You'll enter a small paired-back dinning area with a number of wooden tables, and the kitchen at the back of the space. There isn't much to harp on about in terms of interiors, it's just a simple restaurant made for people to enjoy food in.
We ordered a glass of the house white and a beer to start off with as we perused the menu which, for dinner, was split between 'stingy plates' and 'generous plates'. It didn't take long to realise that a lot more than just the bigger plates could be considered generous - this is one very affordable spread. My theory that a Thai restaurant is the only place you can get a decent but cheap three course meal went out the window when I perused what was on offer here. Honey roasted beetroot tart with caramelised onion, cream cheese and balsamic reduction for just $8? Really? New Zealand green lip mussels with a creamy tomato and coriander sauce with grilled ciabatta for $8? Well don't mind if do!
Our friendly waiter explained we could work things a number of ways with this menu - a classic entree, main, dessert triad, share a collection of small and big plates or just go for a range of small plates and graze tapas style. We decided to go with the small plate medley and chose the mussels (as above) along with pulled braised beef with Asian slaw, sesame seeds and flaky flat bread ($8), pan-seared scallops with avocado, tomato salsa, lemon and pangrattato ($9), sweet kumara croquettes ($7), and a mixed leaf salad with shaved Parmesan ($6) thrown in there for good measure. Our selection was commended - two items we selected were personal favourites of the waiter's which was reassuring.

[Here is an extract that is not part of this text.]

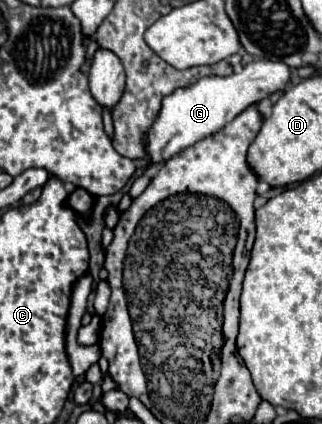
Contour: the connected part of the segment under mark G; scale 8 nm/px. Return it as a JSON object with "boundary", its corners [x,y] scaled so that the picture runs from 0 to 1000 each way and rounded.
{"boundary":[[[807,139],[776,144],[764,158],[752,158],[739,172],[720,172],[714,182],[634,182],[578,210],[547,210],[503,238],[497,271],[460,309],[453,356],[472,384],[516,380],[534,366],[559,361],[565,351],[602,342],[609,333],[671,314],[776,248],[795,248],[814,233],[863,215],[882,215],[894,205],[894,191],[901,191],[901,158],[888,149]]]}

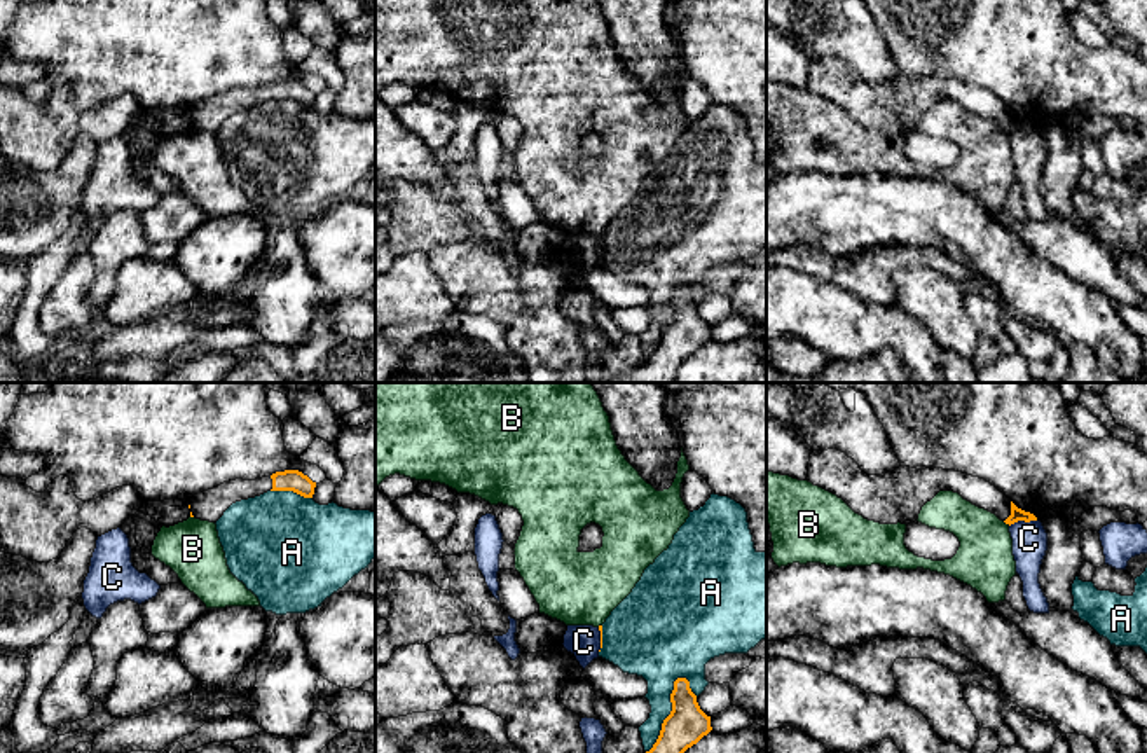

Not long after ordering our plates (which were actually wooden platters, naturally) started arriving and everything smelt and looked mighty fine. I started with a scallop - a succulent mouthful of the soft delicacy with a crunchy toasted crumb offset with the fresh salsa. I then went for a kumera croquette which was comfortingly sweet and creamy. I had no problems working my way round all of our dishes multiple times until both myself and my dining companion had polished everything off. This is simple wholesome food at its best. I almost felt like I was at a friend's house for a relaxed yet impressive dinner party. And I don't mean wholesome in a basic/burnt/"nice try love" type of way. A special mention must go to the two dishes the waiter had backed - the green lipped mussels and the braised beef which were both delicious.
The evening was completed with dessert. I wasn't really an option not to go there when I saw a dish titled "chocolate lava" on the menu. This warm molten chocolate pudding was served with Rush-Munro's ice-cream ($10) and was a decadent pot of happiness. We also tried the eton mess - smashed meringue folded in whipped cream with baked seasonal fruits (peach) and amaretto crumble ($8) which could have benefited from a touch more fruit and crumble but really that's just being picky.
Delicious food, relaxed atmosphere, friendly service and a refreshingly light bill - too much to ask for in Central Auckland? Apparently not at the Wooden Board Kitchen.